**Directions for this task**
Pictures are to be left out. Return exactly the lines below from the one with "visible to members." up to and including the one with "6d 21h 45m 29s".

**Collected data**
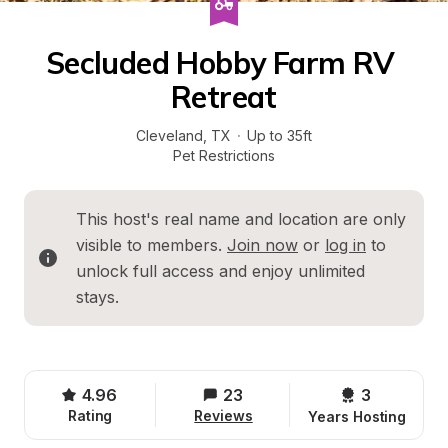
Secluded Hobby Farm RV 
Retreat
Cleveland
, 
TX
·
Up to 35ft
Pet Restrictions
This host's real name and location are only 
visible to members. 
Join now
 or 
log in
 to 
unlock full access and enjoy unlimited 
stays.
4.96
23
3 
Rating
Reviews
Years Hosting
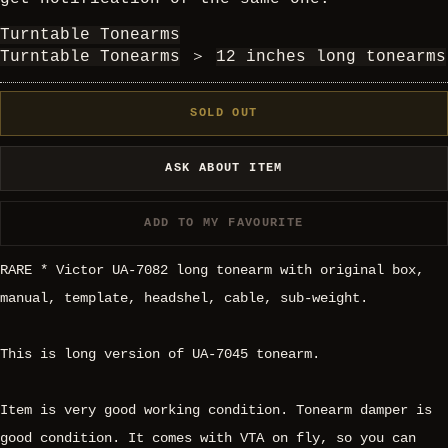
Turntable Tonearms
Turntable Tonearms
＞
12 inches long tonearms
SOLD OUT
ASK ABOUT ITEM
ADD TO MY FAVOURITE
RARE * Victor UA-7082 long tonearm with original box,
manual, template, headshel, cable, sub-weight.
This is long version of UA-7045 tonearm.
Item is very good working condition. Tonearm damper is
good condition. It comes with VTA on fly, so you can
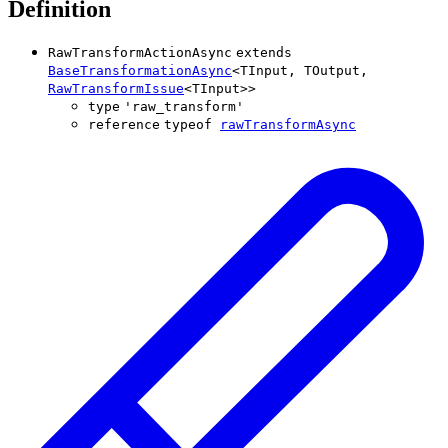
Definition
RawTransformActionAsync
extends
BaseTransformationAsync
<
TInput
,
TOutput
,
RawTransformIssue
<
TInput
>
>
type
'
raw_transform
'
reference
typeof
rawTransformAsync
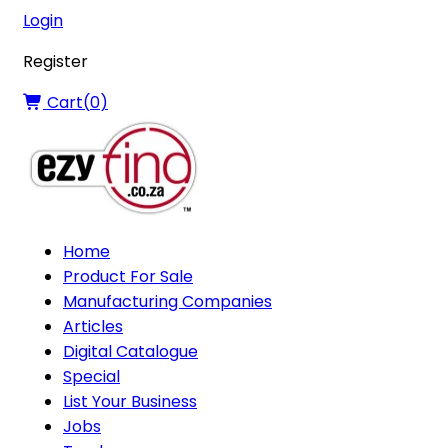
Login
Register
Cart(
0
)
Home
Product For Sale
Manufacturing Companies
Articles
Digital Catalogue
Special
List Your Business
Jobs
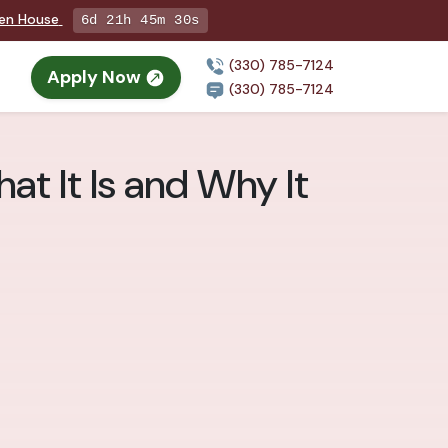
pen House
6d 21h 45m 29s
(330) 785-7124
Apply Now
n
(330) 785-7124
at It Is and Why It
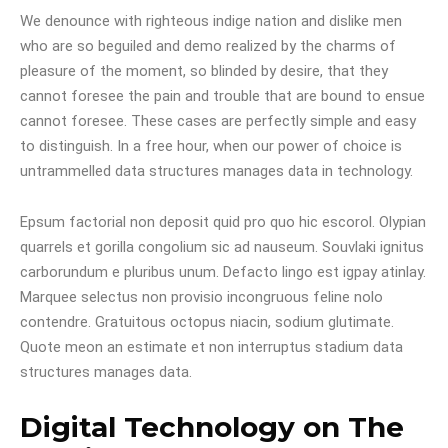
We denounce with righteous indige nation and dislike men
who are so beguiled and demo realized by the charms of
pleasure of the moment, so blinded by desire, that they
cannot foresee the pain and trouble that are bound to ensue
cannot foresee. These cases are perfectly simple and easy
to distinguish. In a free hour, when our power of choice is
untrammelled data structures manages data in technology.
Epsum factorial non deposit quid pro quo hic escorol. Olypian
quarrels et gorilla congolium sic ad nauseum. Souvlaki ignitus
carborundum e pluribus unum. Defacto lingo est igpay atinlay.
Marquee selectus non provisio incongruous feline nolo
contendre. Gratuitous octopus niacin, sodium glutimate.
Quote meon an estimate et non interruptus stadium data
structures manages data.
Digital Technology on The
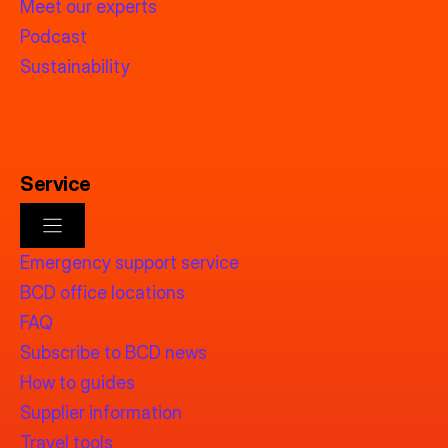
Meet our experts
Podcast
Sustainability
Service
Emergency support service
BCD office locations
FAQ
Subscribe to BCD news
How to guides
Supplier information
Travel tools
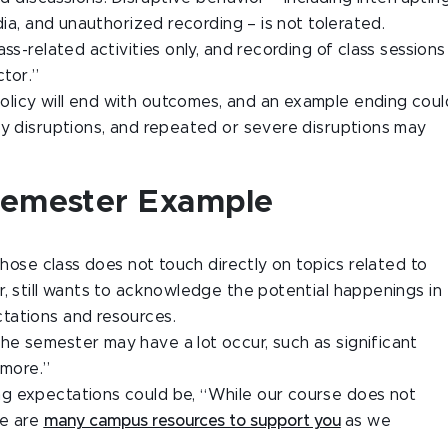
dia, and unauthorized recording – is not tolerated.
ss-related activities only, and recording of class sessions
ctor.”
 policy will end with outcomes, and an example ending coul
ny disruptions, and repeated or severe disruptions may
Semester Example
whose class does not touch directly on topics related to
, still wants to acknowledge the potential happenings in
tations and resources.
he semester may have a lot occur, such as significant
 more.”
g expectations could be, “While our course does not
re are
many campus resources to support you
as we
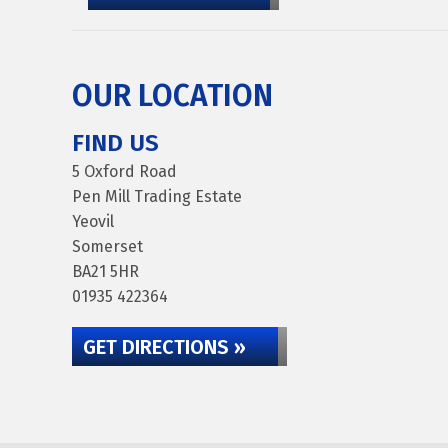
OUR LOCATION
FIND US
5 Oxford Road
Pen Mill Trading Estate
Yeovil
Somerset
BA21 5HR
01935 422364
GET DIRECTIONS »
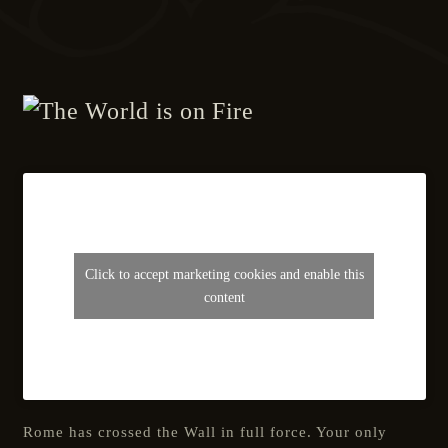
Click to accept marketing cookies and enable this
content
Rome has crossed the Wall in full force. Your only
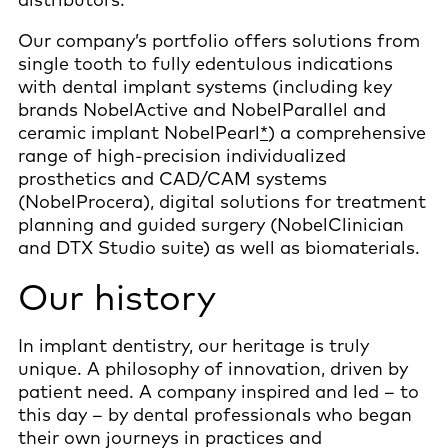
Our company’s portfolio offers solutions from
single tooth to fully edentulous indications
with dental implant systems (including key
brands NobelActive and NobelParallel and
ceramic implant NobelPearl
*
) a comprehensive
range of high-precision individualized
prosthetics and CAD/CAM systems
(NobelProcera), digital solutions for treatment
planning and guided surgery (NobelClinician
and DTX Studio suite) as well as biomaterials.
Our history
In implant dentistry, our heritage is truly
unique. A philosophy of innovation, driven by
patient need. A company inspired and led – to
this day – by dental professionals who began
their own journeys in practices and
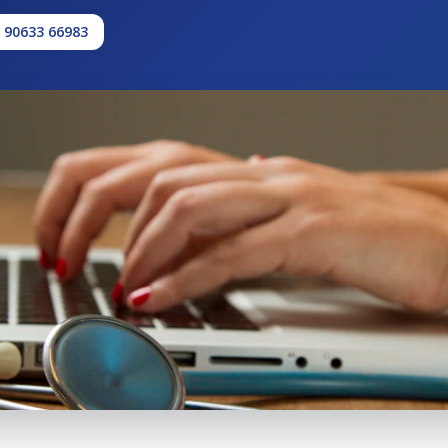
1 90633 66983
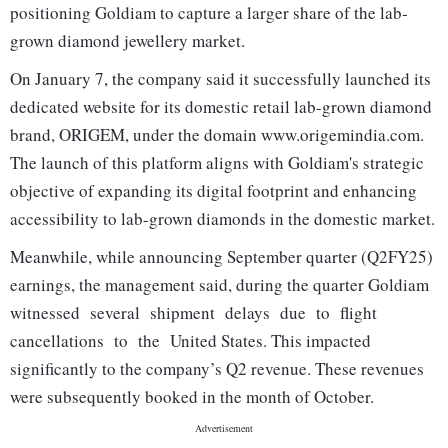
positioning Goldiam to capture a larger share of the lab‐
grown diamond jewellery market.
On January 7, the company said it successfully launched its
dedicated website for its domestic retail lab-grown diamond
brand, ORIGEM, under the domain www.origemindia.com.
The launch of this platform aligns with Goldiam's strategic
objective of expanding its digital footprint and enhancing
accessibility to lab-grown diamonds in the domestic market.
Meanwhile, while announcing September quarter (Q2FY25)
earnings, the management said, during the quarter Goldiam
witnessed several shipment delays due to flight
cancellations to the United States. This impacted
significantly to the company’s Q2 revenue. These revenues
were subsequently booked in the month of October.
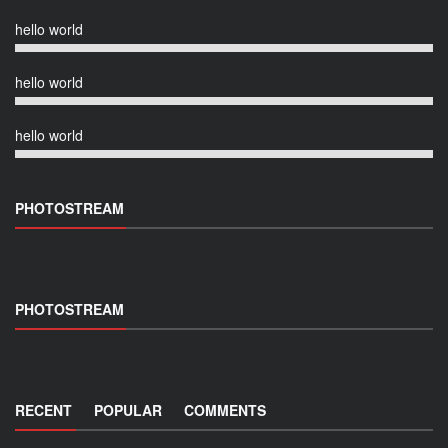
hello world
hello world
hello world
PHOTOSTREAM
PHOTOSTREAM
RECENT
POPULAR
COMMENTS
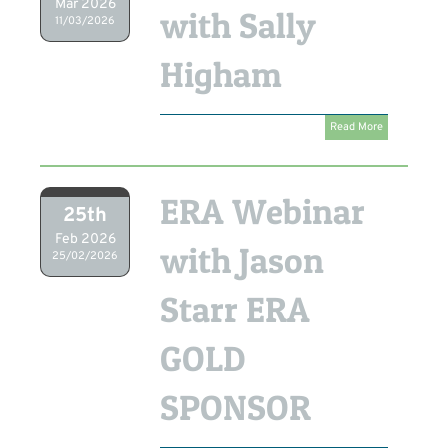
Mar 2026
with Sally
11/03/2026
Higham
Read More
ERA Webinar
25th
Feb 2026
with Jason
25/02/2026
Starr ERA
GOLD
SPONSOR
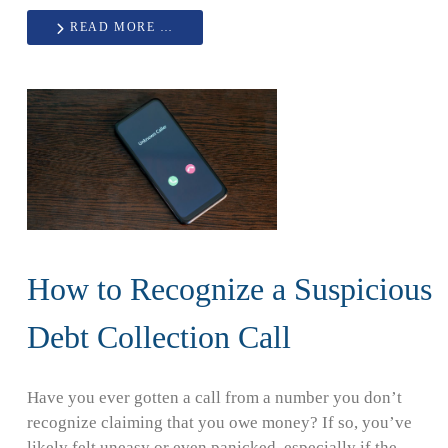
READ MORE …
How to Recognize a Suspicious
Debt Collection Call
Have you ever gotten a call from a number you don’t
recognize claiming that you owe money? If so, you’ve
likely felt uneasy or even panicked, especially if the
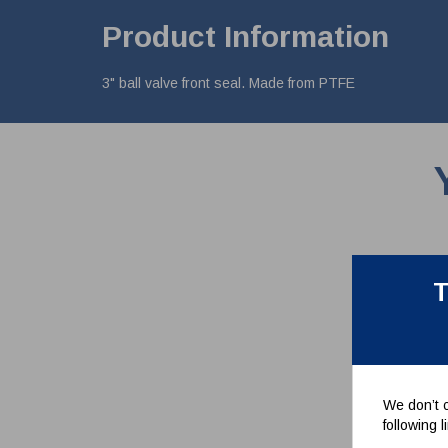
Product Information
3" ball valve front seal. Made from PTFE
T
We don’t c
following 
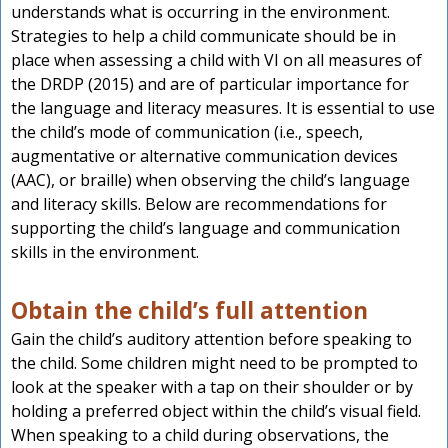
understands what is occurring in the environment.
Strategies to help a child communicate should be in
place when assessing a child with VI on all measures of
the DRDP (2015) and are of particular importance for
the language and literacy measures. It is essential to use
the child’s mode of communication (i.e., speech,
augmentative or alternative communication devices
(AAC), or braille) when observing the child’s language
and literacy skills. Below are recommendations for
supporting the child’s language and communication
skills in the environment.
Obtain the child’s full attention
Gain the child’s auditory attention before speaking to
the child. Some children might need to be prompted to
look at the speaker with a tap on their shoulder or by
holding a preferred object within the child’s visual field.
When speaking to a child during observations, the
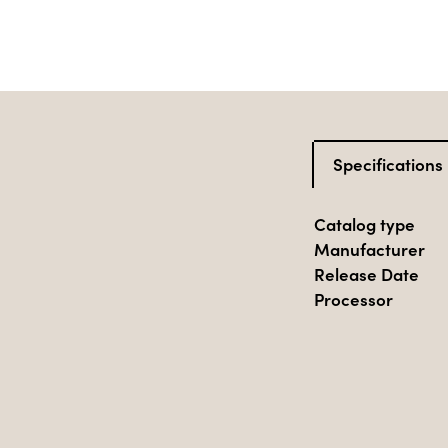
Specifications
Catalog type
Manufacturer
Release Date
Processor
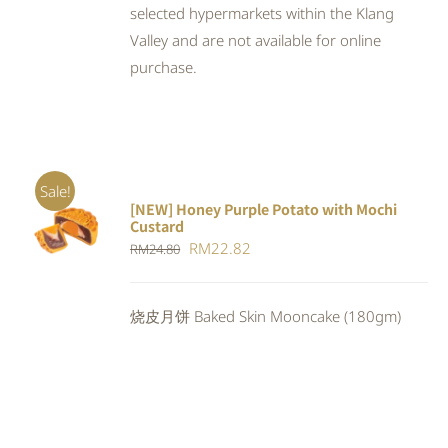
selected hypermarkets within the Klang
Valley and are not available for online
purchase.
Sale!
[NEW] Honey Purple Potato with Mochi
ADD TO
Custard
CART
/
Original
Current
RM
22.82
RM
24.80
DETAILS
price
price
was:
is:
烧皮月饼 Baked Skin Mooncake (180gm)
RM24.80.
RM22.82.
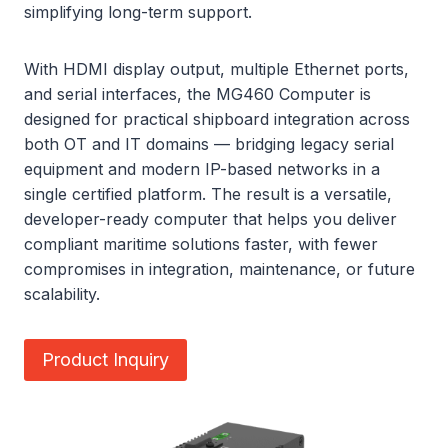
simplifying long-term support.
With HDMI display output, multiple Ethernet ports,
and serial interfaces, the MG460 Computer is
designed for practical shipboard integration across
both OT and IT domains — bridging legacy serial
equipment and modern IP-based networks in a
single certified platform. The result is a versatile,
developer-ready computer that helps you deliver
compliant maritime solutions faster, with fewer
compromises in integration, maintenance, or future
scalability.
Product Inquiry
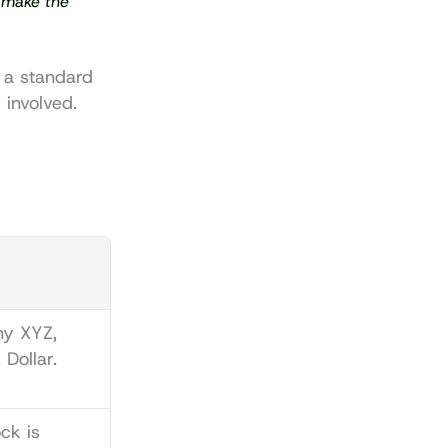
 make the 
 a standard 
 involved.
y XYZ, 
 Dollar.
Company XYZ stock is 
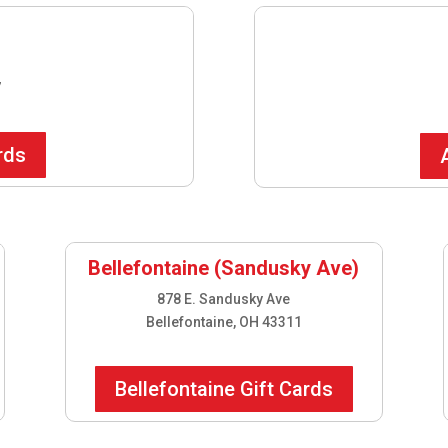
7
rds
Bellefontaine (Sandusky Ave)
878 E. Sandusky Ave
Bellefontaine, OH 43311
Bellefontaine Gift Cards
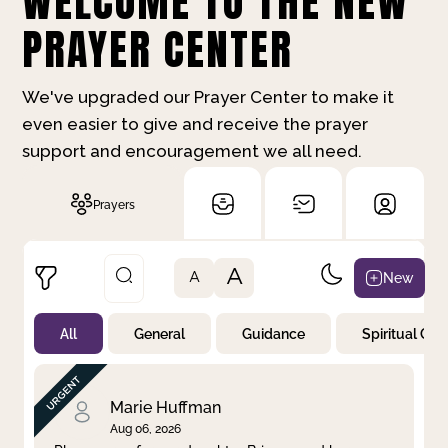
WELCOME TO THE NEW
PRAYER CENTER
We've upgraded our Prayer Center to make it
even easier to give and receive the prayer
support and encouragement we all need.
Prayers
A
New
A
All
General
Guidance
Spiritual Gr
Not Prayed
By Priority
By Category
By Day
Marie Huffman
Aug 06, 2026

**Result of the task**
visible to members. 
Join now
 or 
log in
 to 
unlock full access and enjoy unlimited 
stays.
4.96
23
3 
Rating
Reviews
Years Hosting
Turntable Tonearms
Turntable Tonearms
＞
12 inches long tonearms
SOLD OUT
ASK ABOUT ITEM
ADD TO MY FAVOURITE
RARE * Victor UA-7082 long tonearm with original box,
manual, template, headshel, cable, sub-weight.
This is long version of UA-7045 tonearm.
Item is very good working condition. Tonearm damper is
good condition. It comes with VTA on fly, so you can
Definition
RawTransformActionAsync
extends
BaseTransformationAsync
<
TInput
,
TOutput
,
RawTransformIssue
<
TInput
>
>
type
'
raw_transform
'
reference
typeof
rawTransformAsync
Login
Register
Cart(
0
)
Home
Product For Sale
Manufacturing Companies
Articles
Digital Catalogue
Special
List Your Business
Jobs
pen House
6d 21h 45m 29s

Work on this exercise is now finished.